That's it. Three verses. But packed into those verses are puzzles that have occupied biblical scholars for millennia:
First, how could there be a priest of "God Most High" before the Levitical priesthood was established through Moses? The law hadn't been given yet. The covenant at Sinai was still centuries away.
Second, why does Abraham, the father of faith, give tithes to this man? Abraham doesn't bow to anyone. Yet here he acknowledges Melchizedek's spiritual authority by giving him a tenth of everything.
Third, where did Melchizedek come from? Scripture gives genealogies for everyone who matters. We know Abraham's father and grandfather. We can trace David's lineage back through Judah to Jacob to Isaac to Abraham. But Melchizedek? He has no father, no mother, no genealogy mentioned. He appears and disappears like morning mist.
When the author of Hebrews picks up this theme centuries later, he makes it explicit: "Without father or mother, without genealogy, without beginning of days or end of life, resembling the Son of God, he remains a priest forever" (Hebrews 7:3).
So who was he? That depends on how you read the clues.

* * *

Activity a » Reproduce the entries verbatim from the line with "left elbow: (371, 532, -1)" up to and including the line with "left elbow: (832, 239, 16)". Leave the pictures out.

Landmark coordinate records »
* * *

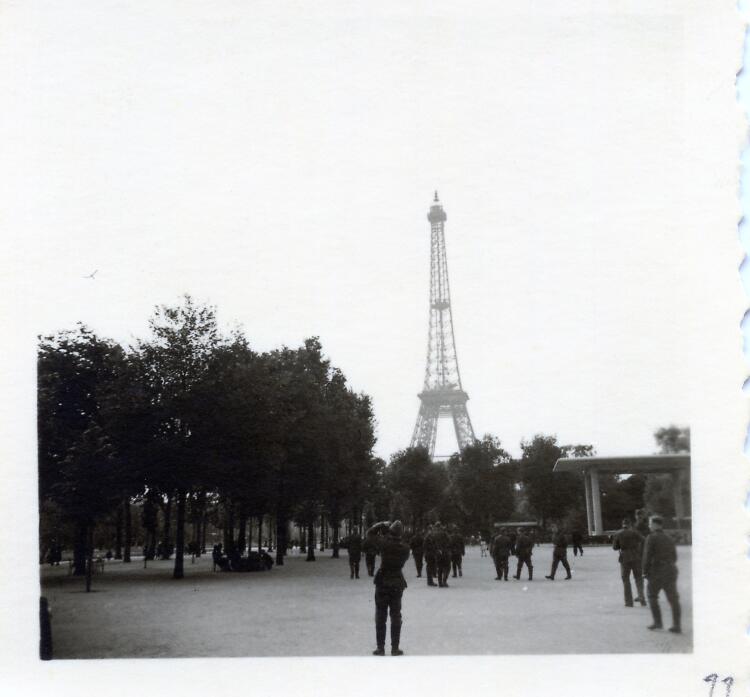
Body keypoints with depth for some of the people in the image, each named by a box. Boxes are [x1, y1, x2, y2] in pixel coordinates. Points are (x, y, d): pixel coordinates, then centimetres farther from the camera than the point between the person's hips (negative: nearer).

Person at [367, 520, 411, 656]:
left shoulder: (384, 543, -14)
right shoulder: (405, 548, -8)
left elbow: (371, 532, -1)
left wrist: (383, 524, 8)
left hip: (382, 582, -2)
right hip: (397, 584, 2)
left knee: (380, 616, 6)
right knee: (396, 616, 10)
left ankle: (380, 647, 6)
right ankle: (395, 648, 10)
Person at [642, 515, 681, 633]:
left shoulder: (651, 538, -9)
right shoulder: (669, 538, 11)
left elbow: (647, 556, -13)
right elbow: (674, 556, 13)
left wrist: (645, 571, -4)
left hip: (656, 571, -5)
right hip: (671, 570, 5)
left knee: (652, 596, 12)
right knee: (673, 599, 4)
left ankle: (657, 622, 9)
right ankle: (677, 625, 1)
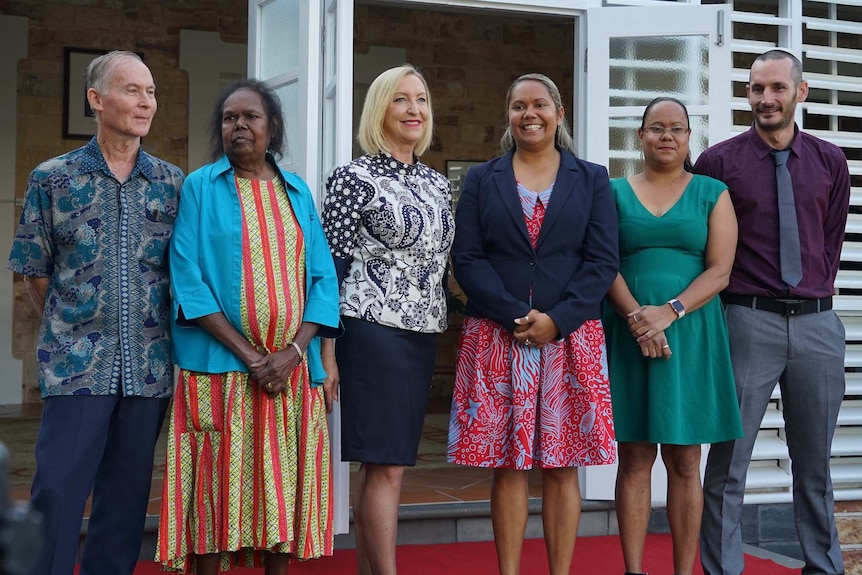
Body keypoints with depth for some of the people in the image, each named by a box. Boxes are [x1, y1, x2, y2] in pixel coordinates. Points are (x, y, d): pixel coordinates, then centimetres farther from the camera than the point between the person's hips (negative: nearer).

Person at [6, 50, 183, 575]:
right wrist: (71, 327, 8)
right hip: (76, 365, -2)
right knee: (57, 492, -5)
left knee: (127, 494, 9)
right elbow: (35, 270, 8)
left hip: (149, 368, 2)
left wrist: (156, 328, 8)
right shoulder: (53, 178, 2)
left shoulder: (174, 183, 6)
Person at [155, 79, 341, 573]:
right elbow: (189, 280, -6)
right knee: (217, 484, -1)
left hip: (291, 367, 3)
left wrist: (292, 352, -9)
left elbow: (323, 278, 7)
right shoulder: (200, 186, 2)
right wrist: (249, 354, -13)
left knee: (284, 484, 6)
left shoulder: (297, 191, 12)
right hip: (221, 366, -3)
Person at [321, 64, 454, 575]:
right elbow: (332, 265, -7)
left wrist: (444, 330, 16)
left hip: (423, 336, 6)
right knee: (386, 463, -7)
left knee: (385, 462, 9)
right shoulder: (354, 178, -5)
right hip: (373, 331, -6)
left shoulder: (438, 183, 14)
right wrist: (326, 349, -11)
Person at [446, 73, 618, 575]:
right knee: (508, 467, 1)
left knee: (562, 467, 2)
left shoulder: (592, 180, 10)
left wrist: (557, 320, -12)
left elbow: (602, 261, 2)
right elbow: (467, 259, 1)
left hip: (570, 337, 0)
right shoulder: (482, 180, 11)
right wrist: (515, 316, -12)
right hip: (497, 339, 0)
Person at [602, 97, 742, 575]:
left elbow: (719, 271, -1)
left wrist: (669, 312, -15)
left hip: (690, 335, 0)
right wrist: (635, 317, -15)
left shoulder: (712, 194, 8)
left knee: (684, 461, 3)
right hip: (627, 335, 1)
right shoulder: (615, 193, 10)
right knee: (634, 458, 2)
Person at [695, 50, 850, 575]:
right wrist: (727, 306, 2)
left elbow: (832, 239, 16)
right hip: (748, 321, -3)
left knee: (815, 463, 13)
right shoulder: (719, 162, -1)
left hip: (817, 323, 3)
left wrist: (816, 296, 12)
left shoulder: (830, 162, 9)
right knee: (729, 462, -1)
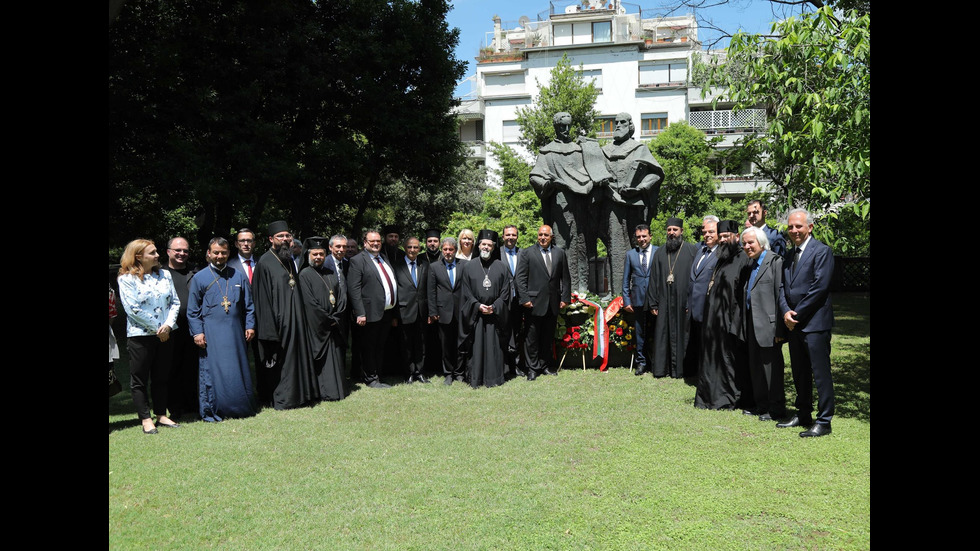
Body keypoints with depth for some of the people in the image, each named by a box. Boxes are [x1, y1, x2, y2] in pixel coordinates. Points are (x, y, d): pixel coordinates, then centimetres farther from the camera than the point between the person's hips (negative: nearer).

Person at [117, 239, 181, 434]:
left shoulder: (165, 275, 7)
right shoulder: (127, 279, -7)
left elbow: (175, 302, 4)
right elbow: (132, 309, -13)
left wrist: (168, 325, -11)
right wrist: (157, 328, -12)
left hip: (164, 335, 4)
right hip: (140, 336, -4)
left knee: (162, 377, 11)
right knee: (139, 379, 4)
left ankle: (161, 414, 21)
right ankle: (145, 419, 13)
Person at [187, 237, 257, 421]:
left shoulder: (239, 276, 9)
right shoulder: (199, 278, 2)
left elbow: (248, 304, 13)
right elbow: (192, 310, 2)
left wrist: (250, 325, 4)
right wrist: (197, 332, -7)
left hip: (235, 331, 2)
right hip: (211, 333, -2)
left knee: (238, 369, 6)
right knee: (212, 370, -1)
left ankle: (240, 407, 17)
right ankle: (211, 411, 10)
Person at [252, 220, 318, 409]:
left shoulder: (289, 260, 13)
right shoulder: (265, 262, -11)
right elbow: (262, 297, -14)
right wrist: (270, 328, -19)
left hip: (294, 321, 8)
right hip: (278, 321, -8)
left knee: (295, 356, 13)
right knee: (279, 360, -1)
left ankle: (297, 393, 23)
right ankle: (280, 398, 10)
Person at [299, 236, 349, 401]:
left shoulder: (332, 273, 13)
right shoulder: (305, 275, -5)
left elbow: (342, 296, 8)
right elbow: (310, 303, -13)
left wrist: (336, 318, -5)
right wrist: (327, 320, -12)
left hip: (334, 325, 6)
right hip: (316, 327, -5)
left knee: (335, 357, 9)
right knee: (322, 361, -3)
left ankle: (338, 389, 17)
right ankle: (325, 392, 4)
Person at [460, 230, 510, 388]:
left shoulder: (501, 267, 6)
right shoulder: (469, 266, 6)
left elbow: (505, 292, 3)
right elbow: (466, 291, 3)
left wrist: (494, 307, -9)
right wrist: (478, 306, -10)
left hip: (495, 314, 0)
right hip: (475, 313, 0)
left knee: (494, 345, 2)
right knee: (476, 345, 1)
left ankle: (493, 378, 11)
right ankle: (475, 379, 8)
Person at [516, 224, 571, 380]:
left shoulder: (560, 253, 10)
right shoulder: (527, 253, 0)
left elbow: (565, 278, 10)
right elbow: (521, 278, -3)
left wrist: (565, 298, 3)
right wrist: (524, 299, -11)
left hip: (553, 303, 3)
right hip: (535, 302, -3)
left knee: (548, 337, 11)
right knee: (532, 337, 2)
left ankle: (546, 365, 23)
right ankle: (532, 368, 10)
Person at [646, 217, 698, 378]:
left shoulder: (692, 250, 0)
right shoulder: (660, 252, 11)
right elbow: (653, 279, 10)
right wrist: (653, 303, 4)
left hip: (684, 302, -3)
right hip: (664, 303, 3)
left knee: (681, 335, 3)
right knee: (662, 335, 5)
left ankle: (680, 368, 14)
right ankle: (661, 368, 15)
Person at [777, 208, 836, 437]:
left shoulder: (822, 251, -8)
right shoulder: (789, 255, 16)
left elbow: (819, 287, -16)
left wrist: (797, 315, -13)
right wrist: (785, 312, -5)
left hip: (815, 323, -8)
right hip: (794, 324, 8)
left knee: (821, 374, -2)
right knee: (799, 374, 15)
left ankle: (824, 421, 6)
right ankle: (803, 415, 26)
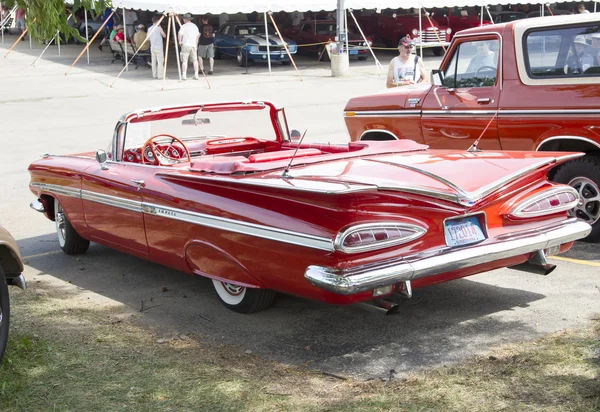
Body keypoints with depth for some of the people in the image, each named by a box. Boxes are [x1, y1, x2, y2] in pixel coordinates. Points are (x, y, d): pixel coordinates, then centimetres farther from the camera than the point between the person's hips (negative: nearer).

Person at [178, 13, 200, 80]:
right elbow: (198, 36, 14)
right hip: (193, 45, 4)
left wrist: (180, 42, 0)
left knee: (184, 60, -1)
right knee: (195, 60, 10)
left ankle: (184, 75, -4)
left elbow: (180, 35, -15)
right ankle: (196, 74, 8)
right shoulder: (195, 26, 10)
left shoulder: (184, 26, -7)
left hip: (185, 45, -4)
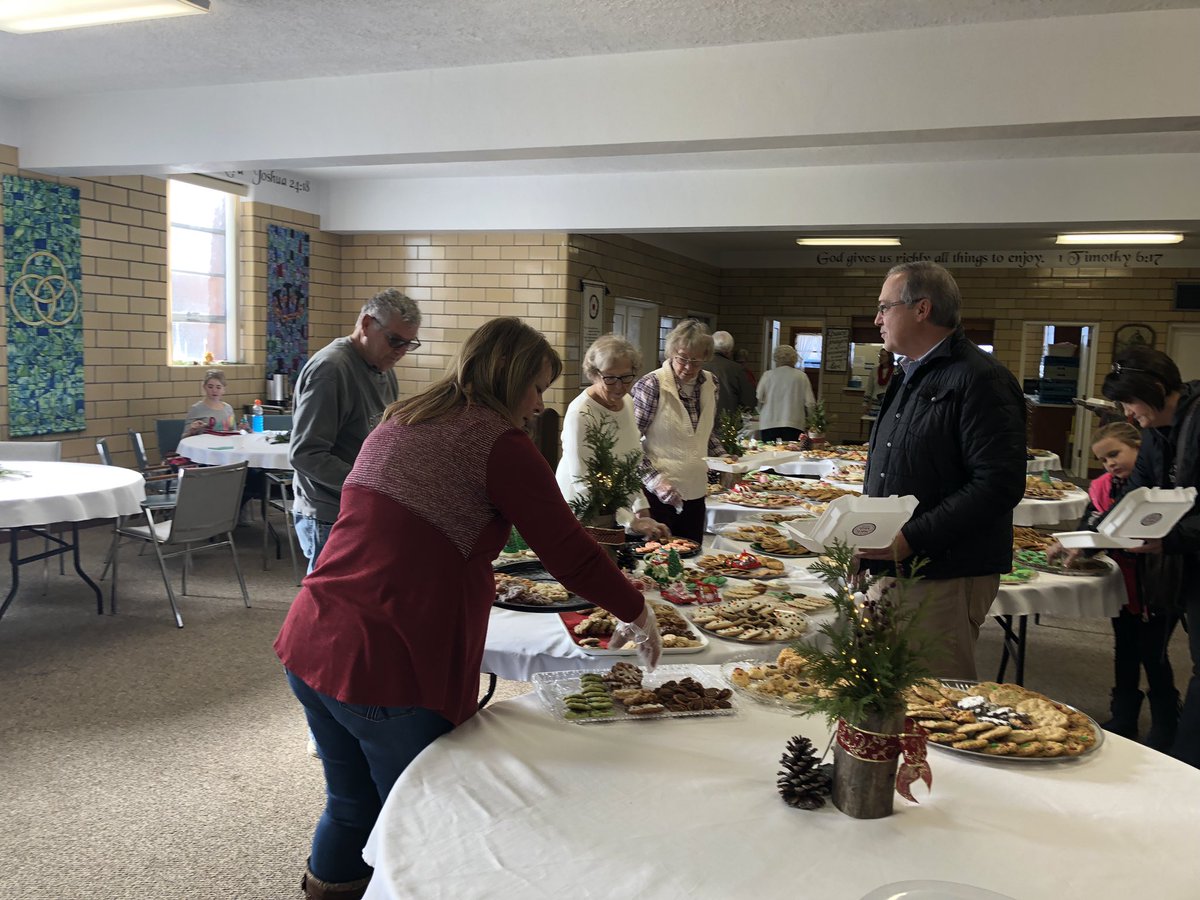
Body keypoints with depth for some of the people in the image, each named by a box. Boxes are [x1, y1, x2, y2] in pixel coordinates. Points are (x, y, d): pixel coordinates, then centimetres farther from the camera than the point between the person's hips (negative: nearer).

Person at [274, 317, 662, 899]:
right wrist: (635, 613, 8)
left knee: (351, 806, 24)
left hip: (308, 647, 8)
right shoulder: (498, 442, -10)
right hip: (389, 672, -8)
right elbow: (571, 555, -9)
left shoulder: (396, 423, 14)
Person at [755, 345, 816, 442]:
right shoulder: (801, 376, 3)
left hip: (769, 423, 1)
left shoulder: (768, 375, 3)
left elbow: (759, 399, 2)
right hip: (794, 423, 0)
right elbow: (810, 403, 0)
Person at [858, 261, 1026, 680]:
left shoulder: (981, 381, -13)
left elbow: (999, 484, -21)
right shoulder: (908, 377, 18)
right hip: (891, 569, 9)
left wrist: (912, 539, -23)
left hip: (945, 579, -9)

* * *

Activity b » In the passage on Melchizedek, what share of everything does Abraham give him?

Exercise result a »
left elbow: (371, 532, -1)
left wrist: (383, 524, 8)
left hip: (382, 582, -2)
right hip: (397, 584, 2)
left knee: (380, 616, 6)
right knee: (396, 616, 10)
left ankle: (380, 647, 6)
right ankle: (395, 648, 10)
Person at [642, 515, 681, 633]:
left shoulder: (651, 538, -9)
right shoulder: (669, 538, 11)
left elbow: (647, 556, -13)
right elbow: (674, 556, 13)
left wrist: (645, 571, -4)
left hip: (656, 571, -5)
right hip: (671, 570, 5)
left knee: (652, 596, 12)
right knee: (673, 599, 4)
left ankle: (657, 622, 9)
right ankle: (677, 625, 1)
Body keypoints with depth for some of the people in the image, each named by a box. Boxes are [x1, y1, x2, y2] in pixel coordinates. Points are (x, y, d): pixel coordinates, then centimetres farther from the camera than the point between the person's hips (negative: nearer).

Person at [6, 50, 183, 575]:
right wrist: (71, 327, 8)
right hip: (76, 365, -2)
right knee: (57, 492, -5)
left knee: (127, 494, 9)
right elbow: (35, 270, 8)
left hip: (149, 368, 2)
left wrist: (156, 328, 8)
right shoulder: (53, 178, 2)
left shoulder: (174, 183, 6)
Person at [155, 79, 341, 573]:
right elbow: (189, 280, -6)
right knee: (217, 484, -1)
left hip: (291, 367, 3)
left wrist: (292, 352, -9)
left elbow: (323, 278, 7)
right shoulder: (200, 186, 2)
right wrist: (249, 354, -13)
left knee: (284, 484, 6)
left shoulder: (297, 191, 12)
right hip: (221, 366, -3)
Person at [321, 64, 454, 575]:
right elbow: (332, 265, -7)
left wrist: (444, 330, 16)
left hip: (423, 336, 6)
right knee: (386, 463, -7)
left knee: (385, 462, 9)
right shoulder: (354, 178, -5)
right hip: (373, 331, -6)
left shoulder: (438, 183, 14)
right wrist: (326, 349, -11)
Person at [446, 73, 618, 575]:
right knee: (508, 467, 1)
left knee: (562, 467, 2)
left shoulder: (592, 180, 10)
left wrist: (557, 320, -12)
left elbow: (602, 261, 2)
right elbow: (467, 259, 1)
left hip: (570, 337, 0)
right shoulder: (482, 180, 11)
right wrist: (515, 316, -12)
right hip: (497, 339, 0)
Person at [602, 97, 742, 575]:
left elbow: (719, 271, -1)
left wrist: (669, 312, -15)
left hip: (690, 335, 0)
right wrist: (635, 317, -15)
left shoulder: (712, 194, 8)
left knee: (684, 461, 3)
right hip: (627, 335, 1)
right shoulder: (615, 193, 10)
right knee: (634, 458, 2)
Person at [695, 50, 850, 575]:
right wrist: (727, 306, 2)
left elbow: (832, 239, 16)

Exercise result b » A tenth of everything.